Linkage-based prosthetic fingertips: Analysis and testing

Ramirez, Issa A 01 June 2007 (has links)
This thesis consists of the research on linkage-based fingertips for prosthetic hands. These fingertips consists of small polycentric mechanisms attached to what would be the pulp in normal anatomical fingers. These mechanisms allow the prosthetic hand to conform to the shape of objects during grasp. The goal of these prosthetic fingertips is to maximize the functionality of the hand while minimizing the number of inputs that the user has to control. The stability of the fingertip mechanisms is analyzed using the principle of virtual work. From this analysis we are able to show that the fingertip mechanism is stable for a large range of rotation of the link and for a large range of directions on which the force is applied, and that the mechanism is indifferent to the magnitude of the force applied to it (assuming that the force does not damage/deform the mechanism). To assess if the four-bar mechanisms (fingertips) improve the grasping capabilities in robotics and prosthetics, tests were performed on prosthetic hands and robot grippers with and without the fingertips.
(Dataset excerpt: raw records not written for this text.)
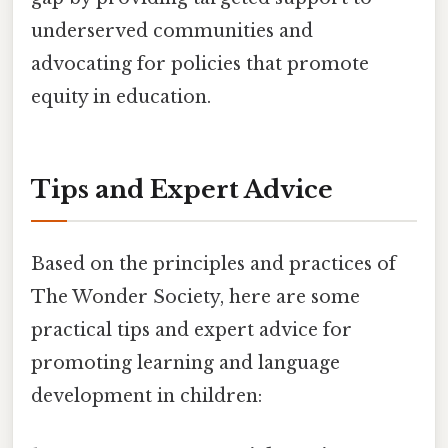
underserved communities and
advocating for policies that promote
equity in education.
Tips and Expert Advice
Based on the principles and practices of
The Wonder Society, here are some
practical tips and expert advice for
promoting learning and language
development in children:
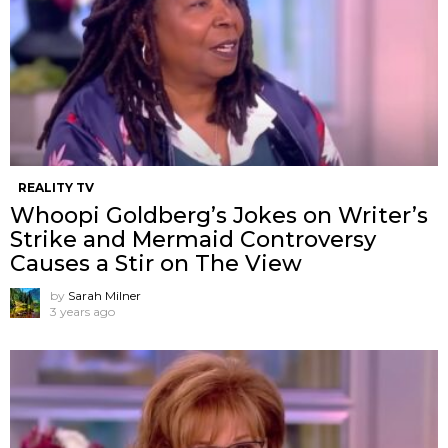
REALITY TV
Whoopi Goldberg’s Jokes on Writer’s
Strike and Mermaid Controversy
Causes a Stir on The View
by
Sarah Milner
3 years ago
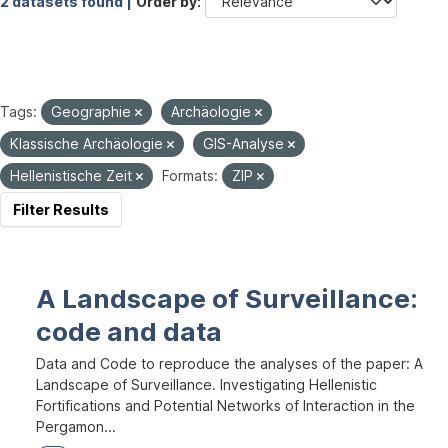
2 datasets found |
Order by
Tags:
Geographie
Archäologie
Klassische Archäologie
GIS-Analyse
Hellenistische Zeit
Formats:
ZIP
Filter Results
A Landscape of Surveillance:
code and data
Data and Code to reproduce the analyses of the paper: A
Landscape of Surveillance. Investigating Hellenistic
Fortifications and Potential Networks of Interaction in the
Pergamon...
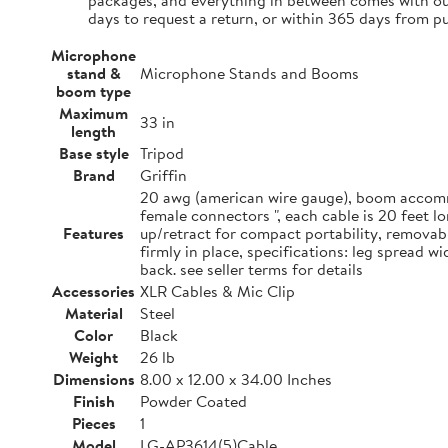
packages, and everything in between comes with our
days to request a return, or within 365 days from p
Microphone
stand &
Microphone Stands and Booms
boom type
Maximum
33 in
length
Base style
Tripod
Brand
Griffin
20 awg (american wire gauge), boom accommo
female connectors ", each cable is 20 feet 
Features
up/retract for compact portability, removab
firmly in place, specifications: leg spread 
back. see seller terms for details
Accessories
XLR Cables & Mic Clip
Material
Steel
Color
Black
Weight
26 lb
Dimensions
8.00 x 12.00 x 34.00 Inches
Finish
Powder Coated
Pieces
1
Model
LG-AP3614(5)Cable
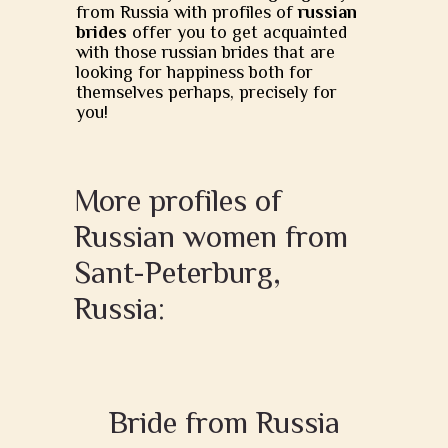
from Russia with profiles of
russian
brides
offer you to get acquainted
with those russian brides that are
looking for happiness both for
themselves perhaps, precisely for
you!
More profiles of
Russian women from
Sant-Peterburg,
Russia:
Bride from Russia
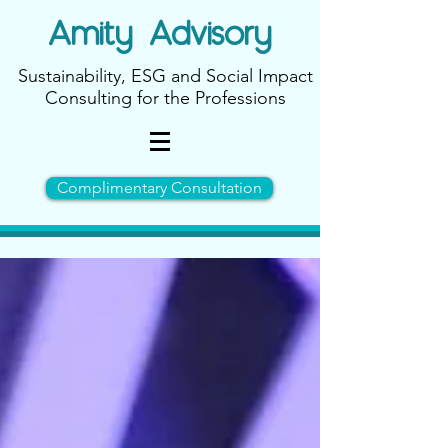
Amity
Advisory
Sustainability, ESG and Social Impact
Consulting for the Professions
Complimentary Consultation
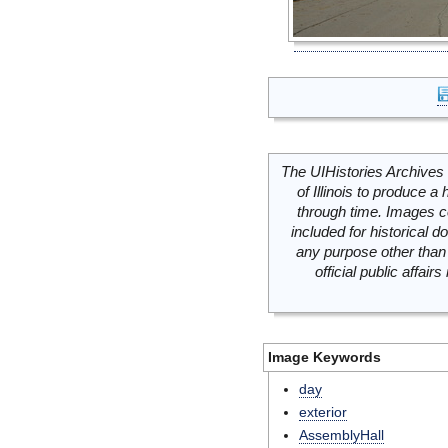
The UIHistories Archives 
of Illinois to produce a 
through time. Images c
included for historical
any purpose other than 
official public affai
Image Keywords
day
exterior
AssemblyHall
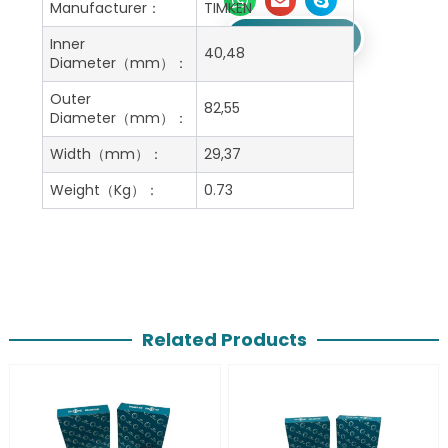
Manufacturer：
TIMKEN
Get A Free Quote
Inner
40,48
Diameter（mm）：
Outer
82,55
Diameter（mm）：
Width（mm）：
29,37
Weight（Kg）：
0.73
Related Products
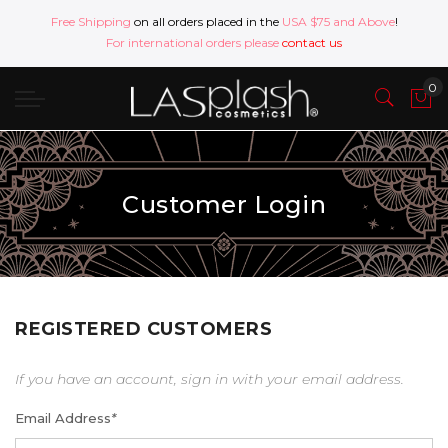
Free Shipping
on all orders placed in the
USA $75 and Above
!
For international orders please
contact us
Customer Login
REGISTERED CUSTOMERS
If you have an account, sign in with your email address.
Email Address
*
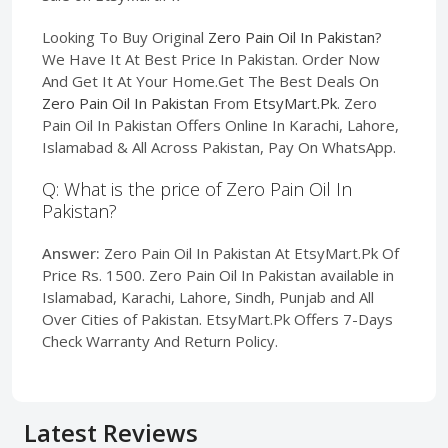
Looking To Buy Original
Zero Pain Oil In Pakistan
?
We Have It At Best Price In Pakistan. Order Now
And Get It At Your Home.Get The Best Deals On
Zero Pain Oil In Pakistan
From
EtsyMart.Pk
. Zero
Pain Oil In Pakistan Offers Online In Karachi, Lahore,
Islamabad & All Across Pakistan, Pay On WhatsApp.
Q: What is the price of Zero Pain Oil In
Pakistan?
Answer:
Zero Pain Oil In Pakistan At EtsyMart.Pk Of
Price Rs. 1500. Zero Pain Oil In Pakistan available in
Islamabad, Karachi, Lahore, Sindh, Punjab and All
Over Cities of Pakistan. EtsyMart.Pk Offers 7-Days
Check Warranty And Return Policy.
Latest Reviews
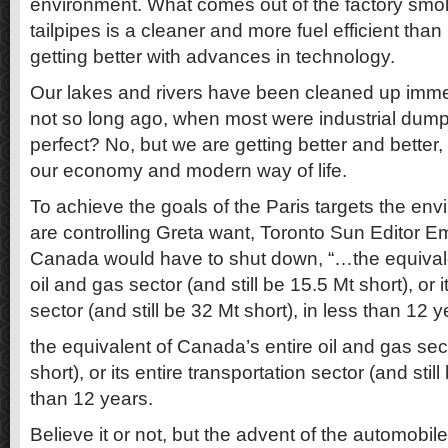
environment. What comes out of the factory smo
tailpipes is a cleaner and more fuel efficient than
getting better with advances in technology.
Our lakes and rivers have been cleaned up imme
not so long ago, when most were industrial dum
perfect? No, but we are getting better and better, 
our economy and modern way of life.
To achieve the goals of the Paris targets the env
are controlling Greta want, Toronto Sun Editor Em
Canada would have to shut down, “…the equivale
oil and gas sector (and still be 15.5 Mt short), or i
sector (and still be 32 Mt short), in less than 12 y
the equivalent of Canada’s entire oil and gas sect
short), or its entire transportation sector (and still
than 12 years.
Believe it or not, but the advent of the automobil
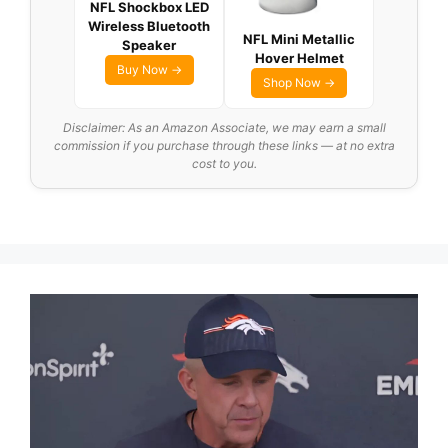
NFL Shockbox LED
Wireless Bluetooth
NFL Mini Metallic
Speaker
Hover Helmet
Buy Now →
Shop Now →
Disclaimer: As an Amazon Associate, we may earn a small
commission if you purchase through these links — at no extra
cost to you.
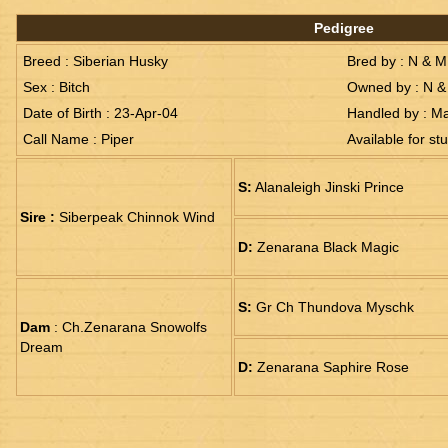
Pedigree
Breed : Siberian Husky
Bred by : N & 
Sex : Bitch
Owned by : N &
Date of Birth : 23-Apr-04
Handled by : M
Call Name : Piper
Available for st
S:
Alanaleigh Jinski Prince
Sire :
Siberpeak Chinnok Wind
D:
Zenarana Black Magic
S:
Gr Ch Thundova Myschk
Dam
: Ch.Zenarana Snowolfs
Dream
D:
Zenarana Saphire Rose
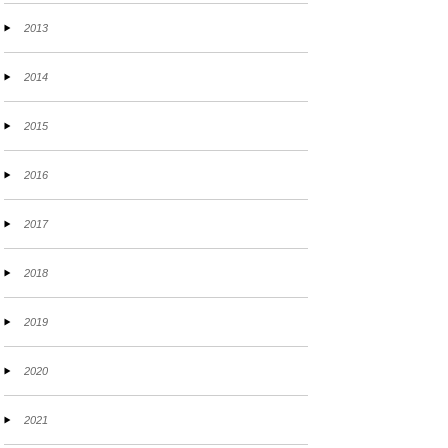
2013
2014
2015
2016
2017
2018
2019
2020
2021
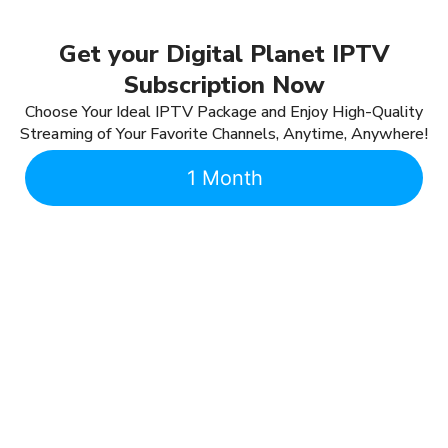
Get your Digital Planet IPTV
Subscription Now
Choose Your Ideal IPTV Package and Enjoy High-Quality
Streaming of Your Favorite Channels, Anytime, Anywhere!
1 Month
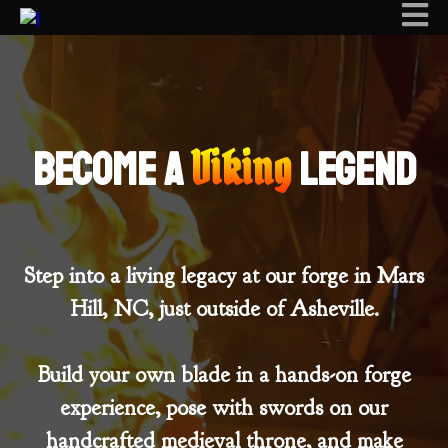
Viking
Become a
legend
Step into a living legacy at our forge in Mars
Hill, NC, just outside of Asheville.
Build your own blade in a hands-on forge
experience, pose with swords on our
handcrafted medieval throne, and make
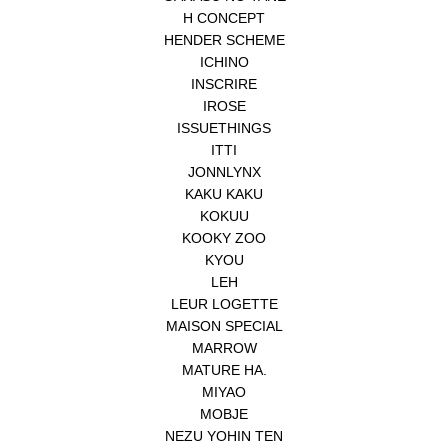
H CONCEPT
HENDER SCHEME
ICHINO
INSCRIRE
IROSE
ISSUETHINGS
ITTI
JONNLYNX
KAKU KAKU
KOKUU
KOOKY ZOO
KYOU
LEH
LEUR LOGETTE
MAISON SPECIAL
MARROW
MATURE HA.
MIYAO
MOBJE
NEZU YOHIN TEN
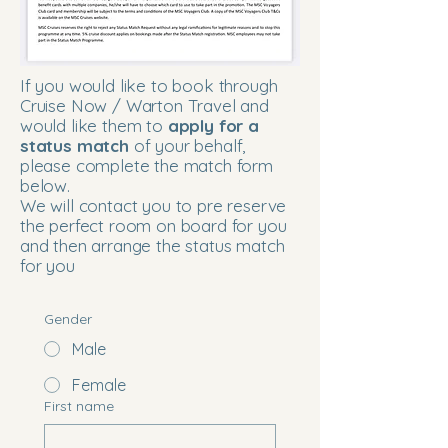
If you would like to book through
Cruise Now / Warton Travel and
would like them to
apply for a
status match
of your behalf,
please complete the match form
below.
We will contact you to pre reserve
the perfect room on board for you
and then arrange the status match
for you
Gender
Male
Female
First name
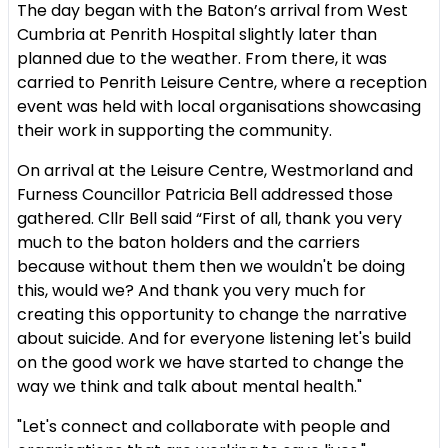
The day began with the Baton’s arrival from West
Cumbria at Penrith Hospital slightly later than
planned due to the weather. From there, it was
carried to Penrith Leisure Centre, where a reception
event was held with local organisations showcasing
their work in supporting the community.
On arrival at the Leisure Centre, Westmorland and
Furness Councillor Patricia Bell addressed those
gathered. Cllr Bell said “First of all, thank you very
much to the baton holders and the carriers
because without them then we wouldn't be doing
this, would we? And thank you very much for
creating this opportunity to change the narrative
about suicide. And for everyone listening let's build
on the good work we have started to change the
way we think and talk about mental health."
"Let's connect and collaborate with people and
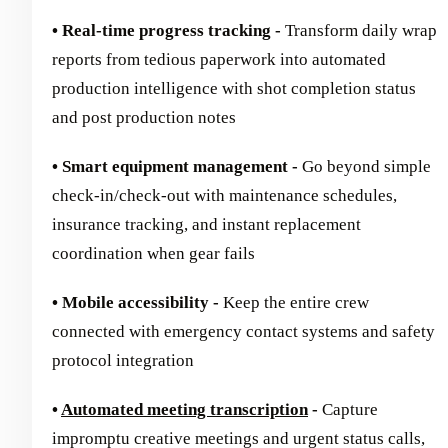
• Real-time progress tracking -
Transform daily wrap
reports from tedious paperwork into automated
production intelligence with shot completion status
and post production notes
• Smart equipment management -
Go beyond simple
check-in/check-out with maintenance schedules,
insurance tracking, and instant replacement
coordination when gear fails
• Mobile accessibility -
Keep the entire crew
connected with emergency contact systems and safety
protocol integration
•
Automated meeting transcription
-
Capture
impromptu creative meetings and urgent status calls,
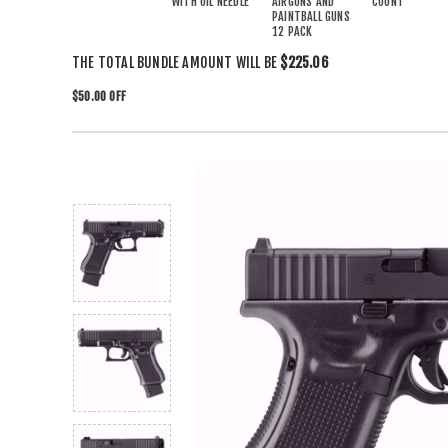
WITH OIL NEEDLE
AIRGUNS AND
COUNT
PAINTBALL GUNS
12 PACK
THE TOTAL BUNDLE AMOUNT WILL BE
$225.06
$50.00 OFF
Comparisons were made using the Southampton Hand Assessment Procedure (SHAP) protocol, which tests the differences and measures the functionality of particular types of grasp, such as power, spherical, lateral, tripod, tip and extension. In the human testing, the overall Index of Functionality (IOF) of the Hosmer hook is 66.65 and 66.21 for the hook with the fingertips. The hook with the fingertips had a better IOF in the spherical and power prehensile pattern. When the IOF is calculated for the tasks that the fingertips were used, in 10 of 11 of the tasks, the IOF is higher than using the Hosmer hook. In the robotic gripper testing, the Index of Functionality was not be calculated because the time to perform the tasks depended more on the robotic control system than on the physical characteristics of the gripper.